Un bassin à houles pour sonder les structures de l’éolien flottant
À quelques encablures seulement des plages bretonnes, l’Ifremer étudie le comportement des structures d’éoliennes offshores flottantes soumises à la houle et au vent. Cela est notamment rendu possible grâce à un bassin à houle de 50 m de long et 20 m de profondeur – le plus profond d’Europe, apprend-on - capable de générer des vagues atteignant 80 cm de hauteur. « Nous avons ici deux activités principales », explique Christophe Maisondieu, chercheur au laboratoire Comportement des structures en mer (LCSM) de l’Ifremer. « La première est l’étude hydrodynamique : nous testons différents modèles de structures innovantes, notamment flottantes et déployables en mer, dans le but de valider des modélisations numériques et d’apporter des données additionnelles ». Des outils de mesures d’écoulement et de visualisation en 3 dimensions du bassin rendent possible ces études. Les structures sont testées à des échelles 1/15e ou 1/10e dans le bassin à houle, avant d’autres tests à échelle réelle dans un autre site de l’Ifremer. La seconde activité mentionnée par le chercheur consiste à développer des solutions d’instrumentalisation océanographique, avant leur déploiement en mer.
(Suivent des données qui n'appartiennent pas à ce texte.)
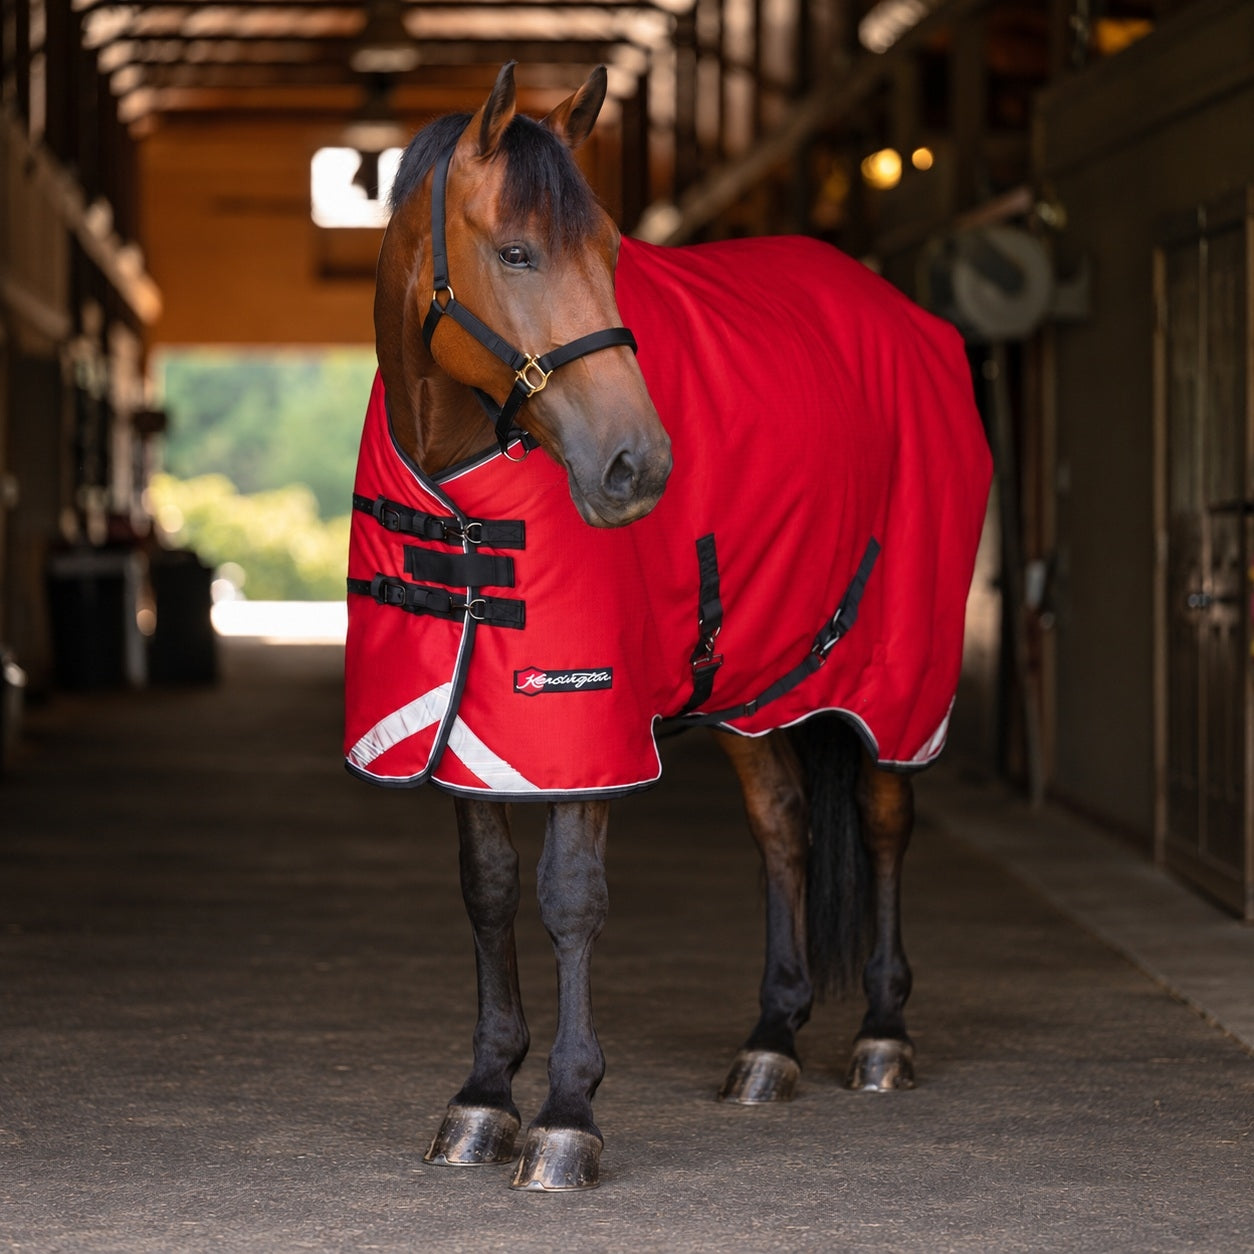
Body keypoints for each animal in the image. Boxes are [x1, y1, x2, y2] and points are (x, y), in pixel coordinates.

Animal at [346, 62, 991, 1191]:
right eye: (515, 251)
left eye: (613, 253)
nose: (636, 465)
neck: (463, 482)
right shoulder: (470, 724)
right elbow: (488, 889)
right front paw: (483, 1098)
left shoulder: (583, 726)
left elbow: (569, 896)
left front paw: (566, 1117)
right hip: (760, 682)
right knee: (782, 825)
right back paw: (772, 1044)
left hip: (896, 675)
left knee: (883, 817)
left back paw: (881, 1035)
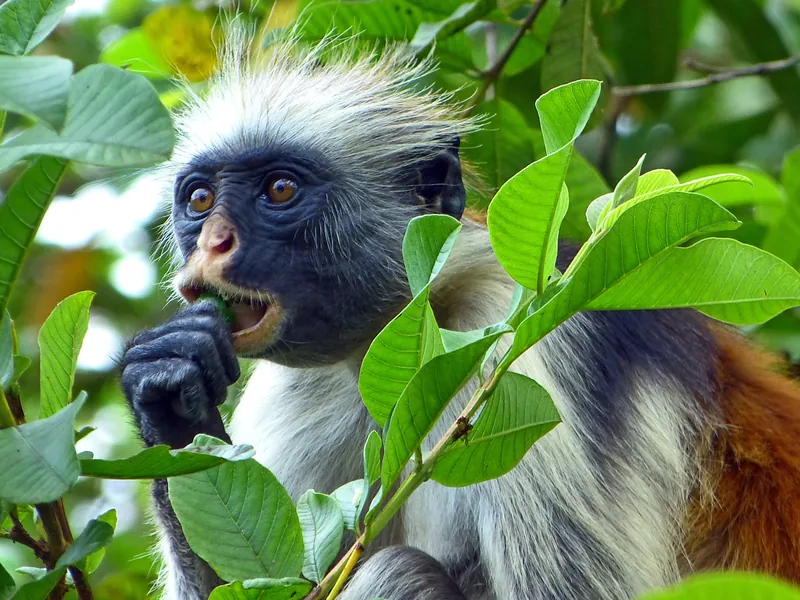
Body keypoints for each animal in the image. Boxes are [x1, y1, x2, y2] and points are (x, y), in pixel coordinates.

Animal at [120, 33, 800, 600]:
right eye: (199, 200)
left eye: (280, 190)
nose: (213, 244)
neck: (417, 333)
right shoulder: (303, 390)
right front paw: (172, 397)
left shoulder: (521, 339)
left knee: (399, 573)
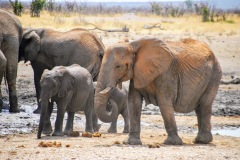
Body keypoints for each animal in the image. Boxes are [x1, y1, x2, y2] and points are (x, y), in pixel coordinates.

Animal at [94, 37, 222, 145]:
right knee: (199, 108)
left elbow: (164, 103)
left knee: (204, 106)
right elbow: (134, 102)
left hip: (214, 76)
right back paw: (199, 140)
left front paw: (172, 143)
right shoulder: (137, 73)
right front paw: (131, 142)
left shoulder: (166, 74)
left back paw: (202, 141)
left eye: (118, 66)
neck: (131, 45)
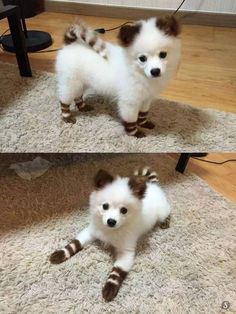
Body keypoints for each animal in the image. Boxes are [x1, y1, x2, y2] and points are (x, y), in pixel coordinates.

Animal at [50, 168, 171, 300]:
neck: (110, 231)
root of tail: (153, 185)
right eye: (105, 206)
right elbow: (75, 243)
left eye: (124, 210)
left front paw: (110, 287)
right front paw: (61, 253)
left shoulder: (126, 251)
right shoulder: (91, 231)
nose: (111, 221)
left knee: (167, 212)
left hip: (162, 211)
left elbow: (118, 270)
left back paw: (165, 222)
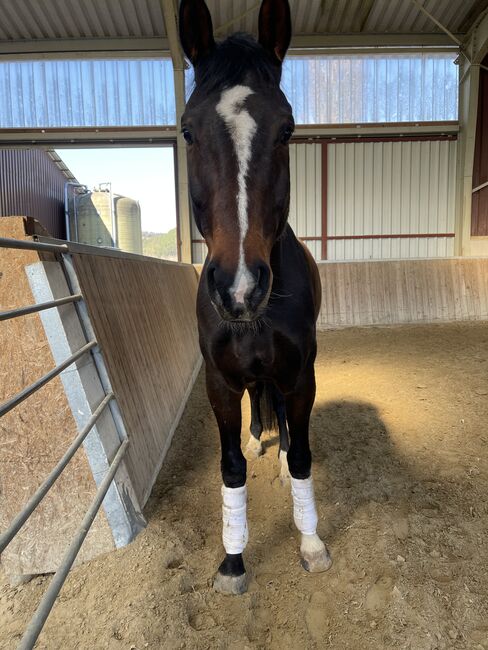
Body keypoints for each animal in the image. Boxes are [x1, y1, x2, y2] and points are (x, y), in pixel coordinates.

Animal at [179, 0, 332, 592]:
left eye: (287, 128)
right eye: (188, 131)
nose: (239, 287)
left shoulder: (300, 373)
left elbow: (305, 457)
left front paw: (310, 542)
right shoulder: (219, 382)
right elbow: (229, 468)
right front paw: (233, 558)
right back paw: (256, 436)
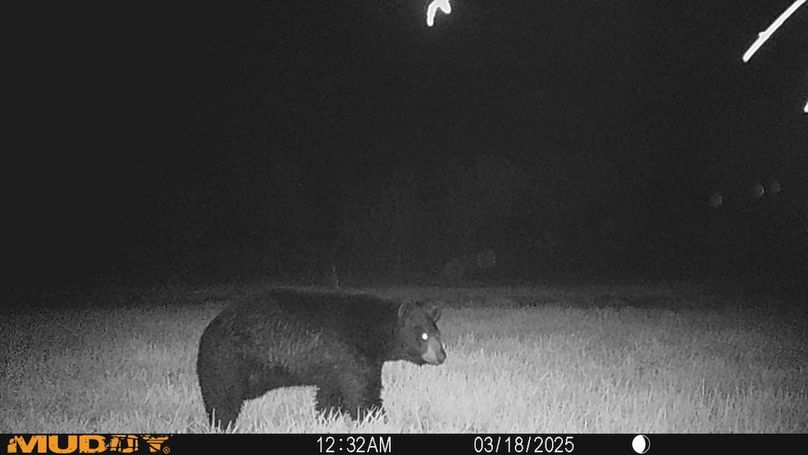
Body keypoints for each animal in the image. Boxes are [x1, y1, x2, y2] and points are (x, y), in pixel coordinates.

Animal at [196, 288, 446, 428]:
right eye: (423, 336)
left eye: (438, 334)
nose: (442, 355)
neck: (372, 330)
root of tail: (209, 329)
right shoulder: (350, 353)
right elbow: (363, 393)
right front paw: (377, 420)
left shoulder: (333, 364)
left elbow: (330, 394)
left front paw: (326, 419)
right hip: (226, 362)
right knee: (222, 398)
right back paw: (223, 424)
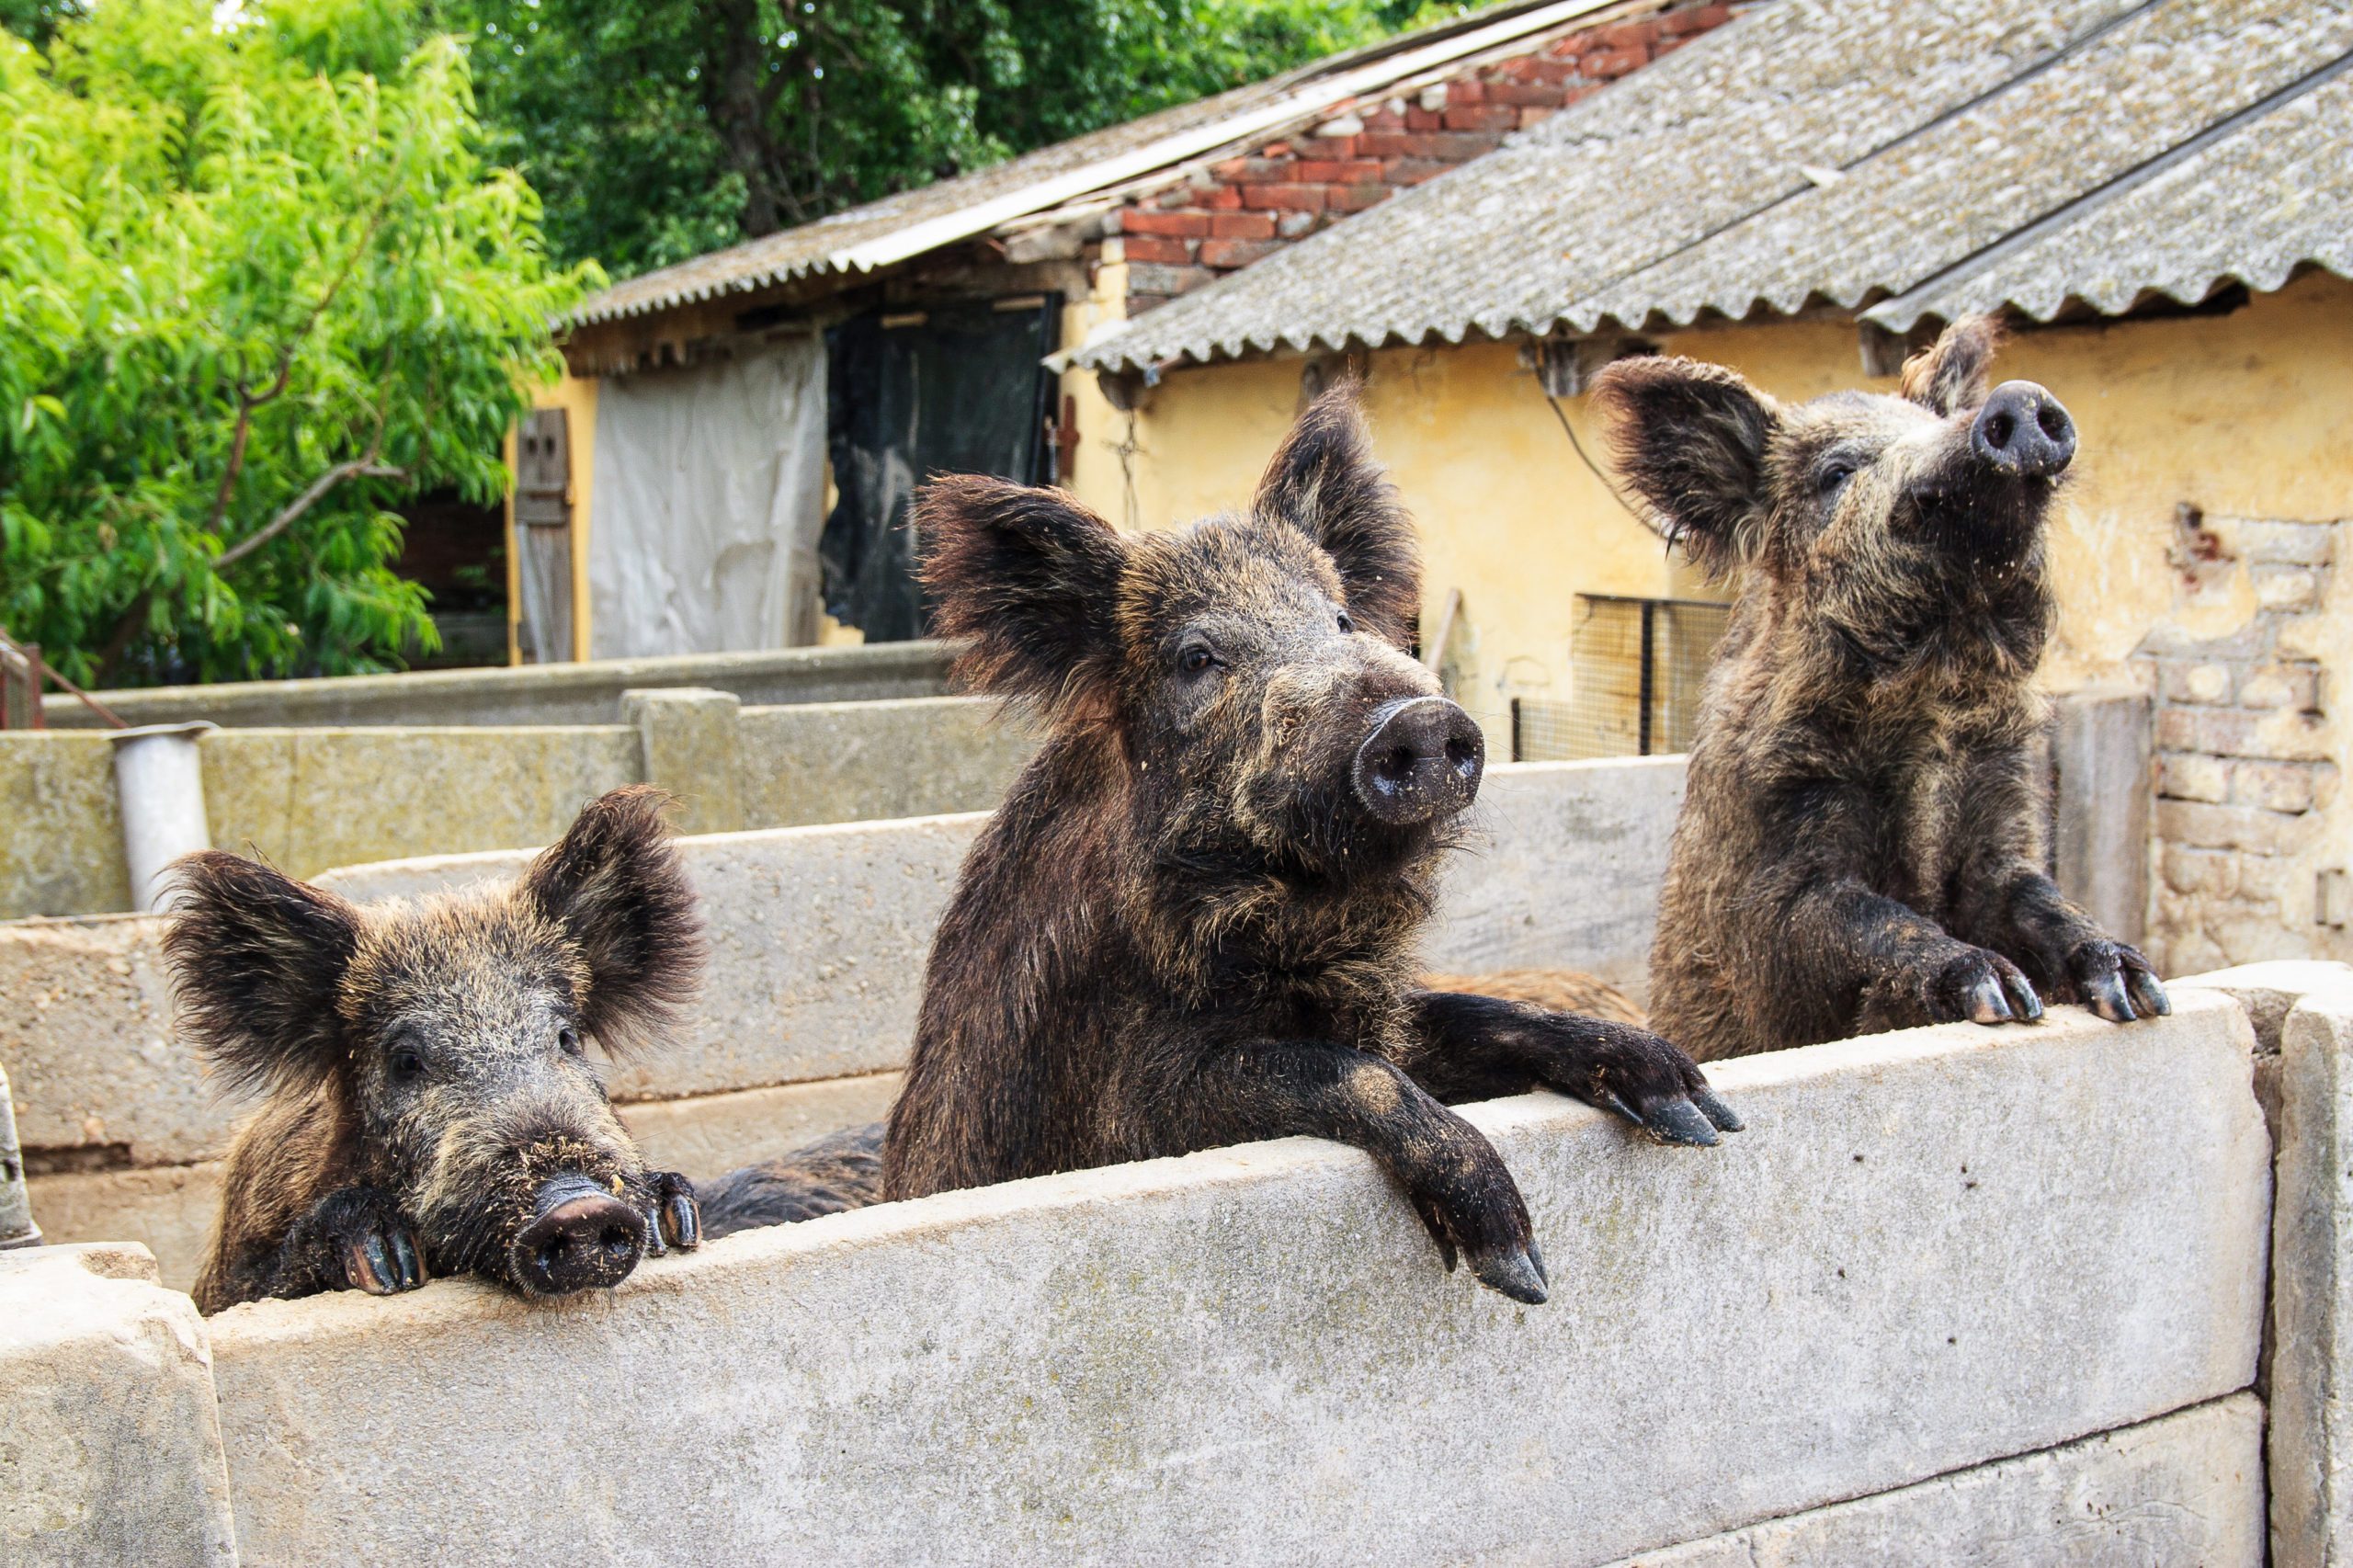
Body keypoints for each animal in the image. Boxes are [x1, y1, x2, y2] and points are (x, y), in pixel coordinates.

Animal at [877, 382, 1740, 1304]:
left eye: (1338, 618)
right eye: (1197, 656)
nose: (1418, 717)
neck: (1299, 928)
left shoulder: (1388, 1014)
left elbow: (1471, 1014)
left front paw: (1700, 1111)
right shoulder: (1130, 1107)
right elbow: (1340, 1073)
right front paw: (1520, 1269)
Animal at [1593, 317, 2169, 1062]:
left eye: (1935, 422)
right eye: (1837, 473)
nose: (2017, 398)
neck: (1931, 701)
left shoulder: (2004, 812)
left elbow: (2041, 899)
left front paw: (2140, 992)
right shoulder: (1772, 871)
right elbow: (1864, 917)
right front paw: (2002, 997)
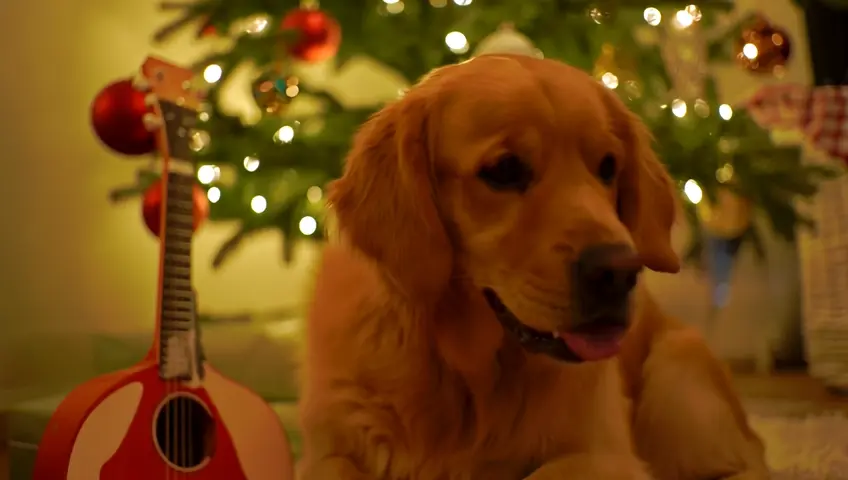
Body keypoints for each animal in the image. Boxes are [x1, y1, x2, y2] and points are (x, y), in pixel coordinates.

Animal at [296, 54, 768, 478]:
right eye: (504, 169)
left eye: (608, 167)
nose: (620, 271)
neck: (470, 377)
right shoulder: (328, 449)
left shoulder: (605, 454)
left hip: (675, 375)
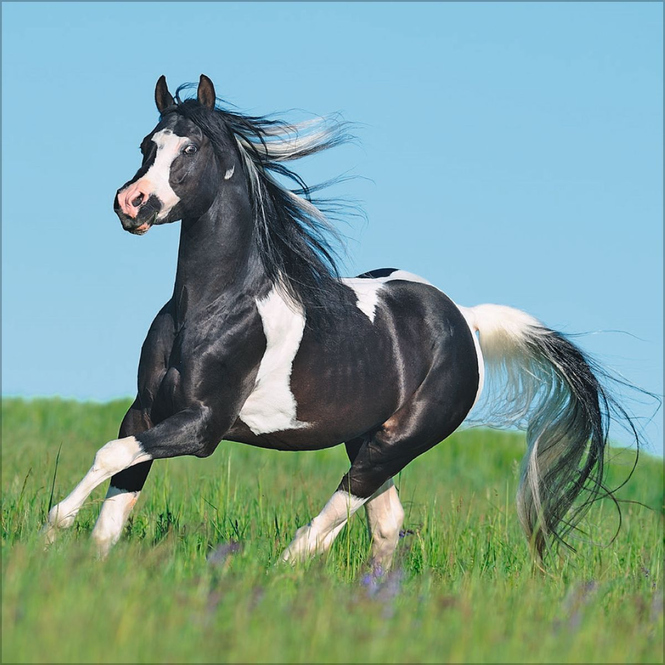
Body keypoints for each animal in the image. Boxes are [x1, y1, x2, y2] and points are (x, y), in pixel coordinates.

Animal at [44, 74, 643, 569]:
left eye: (189, 147)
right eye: (147, 145)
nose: (132, 203)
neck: (213, 308)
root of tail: (464, 320)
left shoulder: (203, 426)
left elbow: (111, 456)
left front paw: (53, 526)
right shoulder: (146, 410)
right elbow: (119, 484)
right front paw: (75, 555)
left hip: (397, 442)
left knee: (333, 519)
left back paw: (281, 573)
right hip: (366, 439)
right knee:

Étudier l’usure des matériaux plastiques
Plus loin sur le campus, l’intérêt de l’Ifremer se porte sur l’usure et la durabilité des matériaux, notamment les plastiques, tels que le polyuréthane ou le nylon, composant les lignes de mouillage rattachant les plateformes flottantes au fond marin. « Nous étudions la dégradation des matériaux et sa vitesse, ainsi que la recyclabilité, la biodégradabilité ou la production éventuelle de microplastiques issus de ces matériaux », détaille Peter Davies, responsable du laboratoire Structures, advanced materials and hyperbaric loading (Smash) de l’Ifremer.
Trois études sont actuellement menées au sein du laboratoire. Dans une première salle, l’on accélère – via pressurisations et changement de températures – et étudie le vieillissement de différents matériaux dans des containers remplis d’eau salée. Plus loin, des câblages de nylon sont soumis à des essais mécaniques de fatigue. « Nous testons un fil de corde d’une ligne de mouillage depuis 2 semaines, durant lesquels le fil a subi environ 1,2 million de cycles de tension-relâche dans de l’eau de mer », explique Peter Davies. Enfin, dans une dernière salle, est étudiée depuis très récemment la fin de vie des matériaux plastiques et l’éventuelle production de microplastiques polluants à partir des cordages d’éoliennes flottantes.